Author: Chih Sang

  • Finding My Ikigai

    Somewhere along this two-year journey, I wasn’t just traveling.

    I was circling something.

    At the time, I didn’t have a name for it.
    It just felt like movement —saying yes, trying things, letting go, starting over.

    But looking back now, I see the shape of it.

    Something closer to ikigai.
    That Japanese idea of where what you love, what you’re good at, what the world needs, and what you can be paid for… all meet.

    I didn’t sit down and map it out.

    There was no diagram. No careful planning.

    If anything, I did the opposite.

    I dismantled the version of life that looked “complete” on paper —career, stability, structure— and stepped into something far less certain.

    Because something was missing.

    Or maybe something was buried.

    So I moved.

    Across countries.
    Across identities.
    Across versions of myself.

    And along the way, pieces started to reappear.

    What do I love?

    Creating moments.
    Making people smile.
    Standing in front of an audience and feeling that shared energy.

    What am I good at?

    Performance.
    Connection.
    Reading a room.
    Turning something simple —like a bubble— into something meaningful.

    What does the world need?

    More lightness.
    More joy.
    More permission to feel wonder again.

    And what can I be paid for?

    That part is still unfolding.

    But for the first time, it doesn’t feel like the starting point.

    It feels like the natural result of alignment.

    Because before this journey, I had pieces of ikigai —but they didn’t overlap.

    I was good at something…. but didn’t love it.
    I was paid well…. but felt drained.
    I contributed…. but didn’t feel connected.
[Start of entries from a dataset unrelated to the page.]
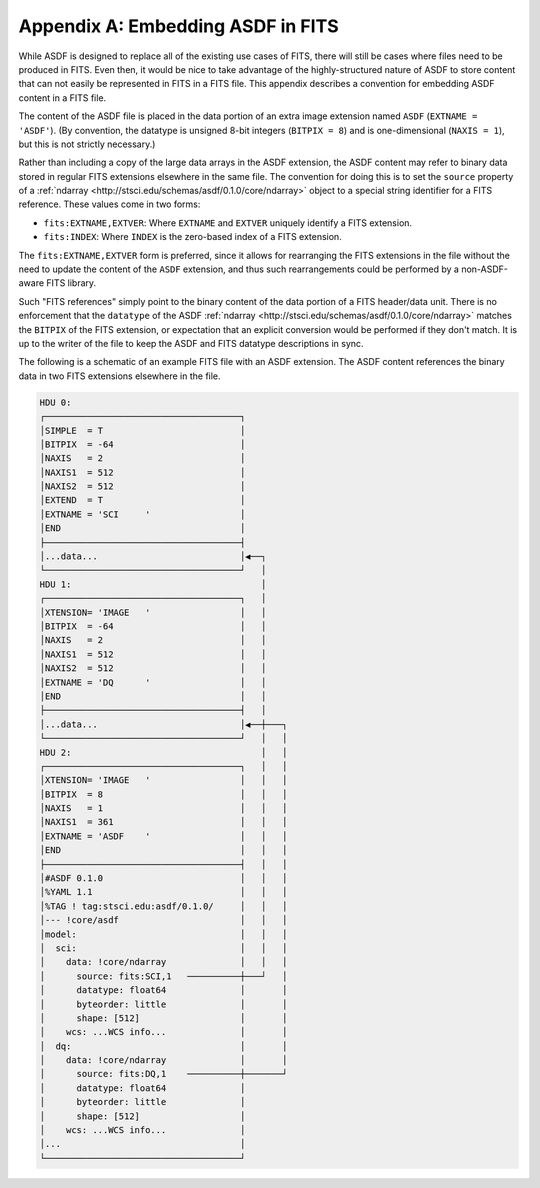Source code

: Appendix A: Embedding ASDF in FITS
==================================

While ASDF is designed to replace all of the existing use cases of
FITS, there will still be cases where files need to be produced in
FITS.  Even then, it would be nice to take advantage of the
highly-structured nature of ASDF to store content that can not easily
be represented in FITS in a FITS file.  This appendix describes a
convention for embedding ASDF content in a FITS file.

The content of the ASDF file is placed in the data portion of an extra
image extension named ``ASDF`` (``EXTNAME = 'ASDF'``).  (By
convention, the datatype is unsigned 8-bit integers (``BITPIX = 8``)
and is one-dimensional (``NAXIS = 1``), but this is not strictly
necessary.)

Rather than including a copy of the large data arrays in the ASDF
extension, the ASDF content may refer to binary data stored in regular
FITS extensions elsewhere in the same file.  The convention for doing
this is to set the ``source`` property of a :ref:`ndarray
<http://stsci.edu/schemas/asdf/0.1.0/core/ndarray>` object to a
special string identifier for a FITS reference.  These values come in
two forms:

- ``fits:EXTNAME,EXTVER``: Where ``EXTNAME`` and ``EXTVER`` uniquely
  identify a FITS extension.

- ``fits:INDEX``: Where ``INDEX`` is the zero-based index of a FITS
  extension.

The ``fits:EXTNAME,EXTVER`` form is preferred, since it allows for
rearranging the FITS extensions in the file without the need to update
the content of the ``ASDF`` extension, and thus such rearrangements
could be performed by a non-ASDF-aware FITS library.

Such "FITS references" simply point to the binary content of the data
portion of a FITS header/data unit.  There is no enforcement that the
``datatype`` of the ASDF :ref:`ndarray
<http://stsci.edu/schemas/asdf/0.1.0/core/ndarray>` matches the
``BITPIX`` of the FITS extension, or expectation that an explicit
conversion would be performed if they don't match.  It is up to the
writer of the file to keep the ASDF and FITS datatype descriptions in
sync.

The following is a schematic of an example FITS file with an ASDF
extension.  The ASDF content references the binary data in two FITS
extensions elsewhere in the file.

.. code::

  HDU 0:
  ┌─────────────────────────────────────┐
  │SIMPLE  = T                          │
  │BITPIX  = -64                        │
  │NAXIS   = 2                          │
  │NAXIS1  = 512                        │
  │NAXIS2  = 512                        │
  │EXTEND  = T                          │
  │EXTNAME = 'SCI     '                 │
  │END                                  │
  ├─────────────────────────────────────┤
  │...data...                           │◀──┐
  └─────────────────────────────────────┘   │
  HDU 1:                                    │
  ┌─────────────────────────────────────┐   │
  │XTENSION= 'IMAGE   '                 │   │
  │BITPIX  = -64                        │   │
  │NAXIS   = 2                          │   │
  │NAXIS1  = 512                        │   │
  │NAXIS2  = 512                        │   │
  │EXTNAME = 'DQ      '                 │   │
  │END                                  │   │
  ├─────────────────────────────────────┤   │
  │...data...                           │◀──┼───┐
  └─────────────────────────────────────┘   │   │
  HDU 2:                                    │   │
  ┌─────────────────────────────────────┐   │   │
  │XTENSION= 'IMAGE   '                 │   │   │
  │BITPIX  = 8                          │   │   │
  │NAXIS   = 1                          │   │   │
  │NAXIS1  = 361                        │   │   │
  │EXTNAME = 'ASDF    '                 │   │   │
  │END                                  │   │   │
  ├─────────────────────────────────────┤   │   │
  │#ASDF 0.1.0                          │   │   │
  │%YAML 1.1                            │   │   │
  │%TAG ! tag:stsci.edu:asdf/0.1.0/     │   │   │
  │--- !core/asdf                       │   │   │
  │model:                               │   │   │
  │  sci:                               │   │   │
  │    data: !core/ndarray              │   │   │
  │      source: fits:SCI,1   ──────────┼───┘   │
  │      datatype: float64              │       │
  │      byteorder: little              │       │
  │      shape: [512]                   │       │
  │    wcs: ...WCS info...              │       │
  │  dq:                                │       │
  │    data: !core/ndarray              │       │
  │      source: fits:DQ,1    ──────────┼───────┘
  │      datatype: float64              │
  │      byteorder: little              │
  │      shape: [512]                   │
  │    wcs: ...WCS info...              │
  │...                                  │
  └─────────────────────────────────────┘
    Now, the circles aren’t perfectly aligned.

    But they’re closer.

    And more importantly I’m aware of them.

    This journey wasn’t about finding a destination.

    It was about removing what wasn’t mine, until what remained felt true.

    Maybe ikigai isn’t something you discover once.
    Maybe it’s something you uncover… layer by layer.
    And maybe the goal isn’t to perfect the diagram.

    It’s simply to live closer to the center of it.

    Where what you do, who you are, and how you feel finally begin to match.